What I am saying is that quitting social media won’t make you super productive and producing best selling material over night, but it will give you the opportunity to try, to practice, to get better and more confident. To hone your skills, to find the thing that really lights you up, to give yourself the space to trust yourself and find your feet which you just can’t do if you are being constantly bombarded with other people’s content – whether you think you are consciously consuming it or not.
Choosing Life over Productivity
I would also argue that instead of asking, ‘how much more productive will I be without social media? A perhaps, more important question is the one I asked earlier on which is: “What lovely things can I do now that I don’t have to worry about social media anymore?”
Productivity or time well spent doesn’t have to be limited to creating content, working with customers, or slowly getting round to ticking off the things on your marketing without social media check list. Your time and energy can also be spent doing what Oliver Burkeman refers to as, ‘the things life is really supposed to be about’ the things that should be done first, before you sit down to write your pitch to that magazine, or other business or marketing activity.

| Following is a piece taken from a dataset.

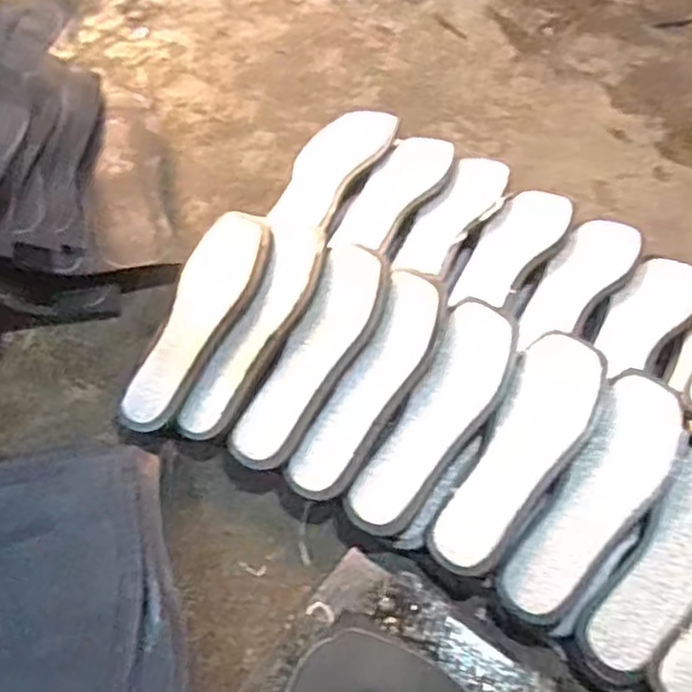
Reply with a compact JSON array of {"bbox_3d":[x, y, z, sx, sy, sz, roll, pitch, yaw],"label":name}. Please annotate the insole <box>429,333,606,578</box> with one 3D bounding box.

Yes, without our businesses, we can’t do the things in life we want to do. But equally, spending all of your social media free time on purely business activities is not what we’re about here at Life not likes. The life part is just as, if not more, important than the business part. Things that won’t necessarily bring you more money or clients, but will make you feel far more fulfilled and whole as a person.
Things like, spending time with your kids, doing the course you’ve always wanted, reading those books piled high on your bedside table, lying in the bath just because, going for a solo walk, making an effort to meet a friend for coffee, actually sitting down to eat your lunch, stopping to look at the flowers when you’re out, taking a yoga nidra nap in the middle of the day instead of rushing through everything because you have to get it done.
Balance and perspective
Perhaps you will value the time away from scrolling and want to use it in a non-business related way. As we’ve seen, our social media use creeps into all areas of our lives and business, mood and energy, and even though you might be using social media just for business, I’m pretty sure that you are frequently engaging in social media outside of business hours.
It makes sense then that quitting social media will free up, not just business time and energy, but also your own personal time and energy.
It brings me back to the question which is the title of this blog post, “How much more productive will I be without social media?”
The answer… Perhaps being more productive is not the goal of leaving social media after all.
What do you think? Is productivity high on your list of positive outcomes of quitting social media, or is it something deeper which can’t actually be measured?